My thinking is that most of us are living in the past as far as ignoring the opportunities available from current digital technology. We tend to use a digital M9 exactly the same as we do an M2 or a view camera. We think in terms of creating a singular image to hang on the wall, include in a publication, or show on a computer screen. Sure the capture medium is electronic instead of film but that is no big deal. It is less significant than the development of color film or availability of pre-sensitized glass plates. We have a century old presentation mindset that ignores the opportunities from using new technology.
There are exciting new presentation opportunities from digital technology. We no longer have to think about just a singular image or series of related images that the viewer moves through. Electronic viewing gives us the ability to show paced slide shows, include short video clips, and include the photographer’s narration, music, or words from the subject. Viewing on a computer or TV is no longer required. This can now be done with a simple digital photo frame.
Some are saying that technology is making the photographic process so simple that everyone can do it. Some realize that no camera can make a good photo. That is still up to the photographer. We must learn to grab and hold the viewers attention in a modern environment so they have time to absorb our message.
There will always be a place for the classic print on the wall or image in a print publication. But if our goal is to communicate information to the viewer, we must acknowledge their changed demands. Print media is declining. Electronic media is increasing in popularity. We must adapt our presentation methods to the new market.
Now I am still shooting film, not that it matters. And I am still hanging prints on gallery walls. But I am also developing electronic multimedia presentations both for exhibits and for my website.
Your thoughts?
Well, good for you Bob. However I'd rather be the master of what I project to the world than let an imagined audience of two-second attention spanners be my guide.
I don't really understand the assertion in the first place. Technology hasn't gone Bang! from prints on the wall to video and multimedia technology. I, as I'm sure many here did, learned multimedia presentation via a bank of Kodak Carousels fading and transitioning to a soundtrack back in the 70s.

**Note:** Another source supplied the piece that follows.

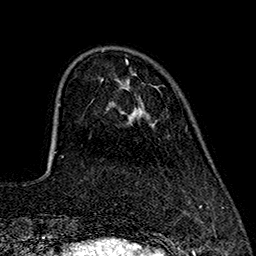
Breast MRI (dynamic contrast-enhanced), one axial slice; position 45 of 160 along the scan axis; cropped to one breast; dynamic contrast-enhanced series, time point 2 of 7 at this slice position (early post-contrast); 1.5 T; TE 2.7 ms, TR 5.3 ms; 1 mm slice thickness; 256 × 256 image matrix, field of view 172 × 172 mm. Female patient.
Structures marked on this image (semi-automatically segmented with operator editing):
- enhancing-tissue mask used for the functional tumour volume (all voxels passing the contrast-enhancement thresholds inside the analysis volume; usually the tumour): bounding box <125,60,128,64> (left, top, right, bottom; pixels)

Digital multimedia is arguably just a progression/refinement of that, though with increased capacity. Interestingly, though everyone where I studied had to present a multimedia piece, no-one I knew ever did it again after they were assessed. The same with various other means of displaying one's work - installations and the like. People tried them and moved on.
There is of course, constantly, a great opportunity for people to embrace technology as a means to help deliver their message or even to become the fundamental basis for their self-expression. Great - whatever floats your boat. Assess it, take what works for you and move on. But this always has been and always will be the case. It is also still, at least in my observation, the case that, by and large, a lot more people will go to look at photographs hanging on a wall in sequence than will go to virtual or real exhibitions featuring whatever the technologie du jour happens to be.
I wonder why there is almost an implicit assertion in the OP that, by doing what one enjoys, one is somehow shooting oneself in the foot. Even if we accept that there is some hypothetical global consensus amongst people that we should now lurch after technology to the virtual exclusion of all else, and I don't agree that this will necessarily happen where people are able to exercise their preference, aren't we as artists responsible, first and foremost, to be true to ourselves? If we are followers, or bandwagon jumpers, what value does our originality project? Bob, are you of all people seriously suggesting we should compromise anything, least of all our integrity as artists, for the chance of appealing to an audience that is assumed to have the attention span of a gnat?
In many ways the OP makes me think of the enthusiasm of the futurists for the machine age, when technology was seen as an end in itself and the only way forward for society to grow.
Living in the past? Or exercising choice? I feel confident in my ability to recognize technological advancement, weigh up various pros and cons as to its usefulness and attractiveness to me then, informedly, to use it or reject it as befits my needs. If I were to buy an M9 and wanted to use it as I would an M2, how am I compromising any opportunity other than some perceived opportunity I have no interest in following?
I don't think that I need to catch a boat that is sailing for a destination I have no desire to visit, regardless of what anyone else thinks or does. And if I somehow lost or surrendered or agreed to abrogate the capacity to exercise that choice, I think there would be far more to worry about than hypothetically missing hypothetical opportunities to hypothetically present work to a hypothetical audience I have no interest in.